What the exercise asks –
If a record holds a picture, drop the picture and repeat everything else word for word.

++++++++

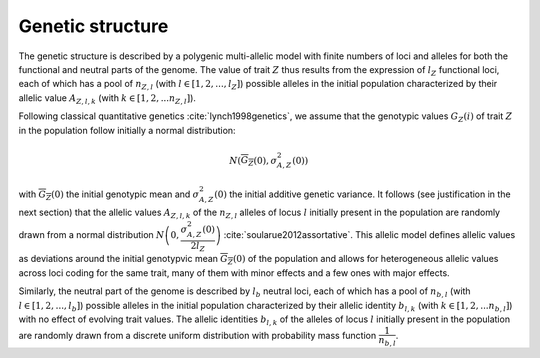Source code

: .. _genetic_structure:

Genetic structure
======================================

The genetic structure is described by a polygenic multi-allelic model with 
finite numbers of loci and alleles for both the functional and neutral parts of the 
genome. The value of trait :math:`Z` thus results from the expression of :math:`l_Z`  functional loci, each 
of which has a pool of :math:`n_{Z, l}` (with :math:`l \in [1, 2, ..., l_Z]`) possible alleles in the initial population characterized by their 
allelic value :math:`A_{Z, l, k}`  (with  :math:`k \in [1, 2, ... n_{Z, l}]`).

Following classical quantitative genetics :cite:`lynch1998genetics`, we assume that 
the genotypic values :math:`G_Z(i)`  of trait :math:`Z`  in the population follow initially a normal distribution:

.. math:: 

    N(\overline{G_Z}(0), \sigma^2_{A, Z}(0))

with :math:`\overline{G_Z}(0)`  the initial genotypic mean and :math:`\sigma^2_{A, Z}(0)` the initial additive genetic variance. 
It follows (see justification in the next section) that the allelic 
values :math:`A_{Z, l, k}`  of the :math:`n_{Z, l}`  alleles of locus :math:`l`  initially present in the population are randomly drawn from a normal 
distribution :math:`N\left(0, \dfrac{\sigma^2_{A, Z}(0)}{2 l_Z}\right)`
:cite:`soularue2012assortative`. This allelic model defines allelic values as deviations 
around the initial genotypvic mean :math:`\overline{G_Z}(0)` of the population and allows for heterogeneous allelic values 
across loci coding for the same trait, many of them with minor effects and a few ones with major effects.

Similarly, the neutral part of the genome is described by :math:`l_b`  neutral loci, each of which has a pool 
of :math:`n_{b, l}`  (with :math:`l \in [1, 2, ..., l_b]`) 
possible alleles in the initial population characterized by their allelic 
identity :math:`b_{l,k}`  (with :math:`k \in [1, 2, ... n_{b, l}]`) with no effect of 
evolving trait values. The allelic identities :math:`b_{l,k}`  of the  alleles of 
locus :math:`l`  initially present in the population are randomly drawn from a discrete uniform distribution with probability 
mass function :math:`\dfrac{1}{n_{b,l}}`.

++++++++

Expected answer –
Source code

: .. _genetic_structure:

Genetic structure
======================================

The genetic structure is described by a polygenic multi-allelic model with 
finite numbers of loci and alleles for both the functional and neutral parts of the 
genome. The value of trait :math:`Z` thus results from the expression of :math:`l_Z`  functional loci, each 
of which has a pool of :math:`n_{Z, l}` (with :math:`l \in [1, 2, ..., l_Z]`) possible alleles in the initial population characterized by their 
allelic value :math:`A_{Z, l, k}`  (with  :math:`k \in [1, 2, ... n_{Z, l}]`).

Following classical quantitative genetics :cite:`lynch1998genetics`, we assume that 
the genotypic values :math:`G_Z(i)`  of trait :math:`Z`  in the population follow initially a normal distribution:

.. math:: 

    N(\overline{G_Z}(0), \sigma^2_{A, Z}(0))

with :math:`\overline{G_Z}(0)`  the initial genotypic mean and :math:`\sigma^2_{A, Z}(0)` the initial additive genetic variance. 
It follows (see justification in the next section) that the allelic 
values :math:`A_{Z, l, k}`  of the :math:`n_{Z, l}`  alleles of locus :math:`l`  initially present in the population are randomly drawn from a normal 
distribution :math:`N\left(0, \dfrac{\sigma^2_{A, Z}(0)}{2 l_Z}\right)`
:cite:`soularue2012assortative`. This allelic model defines allelic values as deviations 
around the initial genotypvic mean :math:`\overline{G_Z}(0)` of the population and allows for heterogeneous allelic values 
across loci coding for the same trait, many of them with minor effects and a few ones with major effects.

Similarly, the neutral part of the genome is described by :math:`l_b`  neutral loci, each of which has a pool 
of :math:`n_{b, l}`  (with :math:`l \in [1, 2, ..., l_b]`) 
possible alleles in the initial population characterized by their allelic 
identity :math:`b_{l,k}`  (with :math:`k \in [1, 2, ... n_{b, l}]`) with no effect of 
evolving trait values. The allelic identities :math:`b_{l,k}`  of the  alleles of 
locus :math:`l`  initially present in the population are randomly drawn from a discrete uniform distribution with probability 
mass function :math:`\dfrac{1}{n_{b,l}}`.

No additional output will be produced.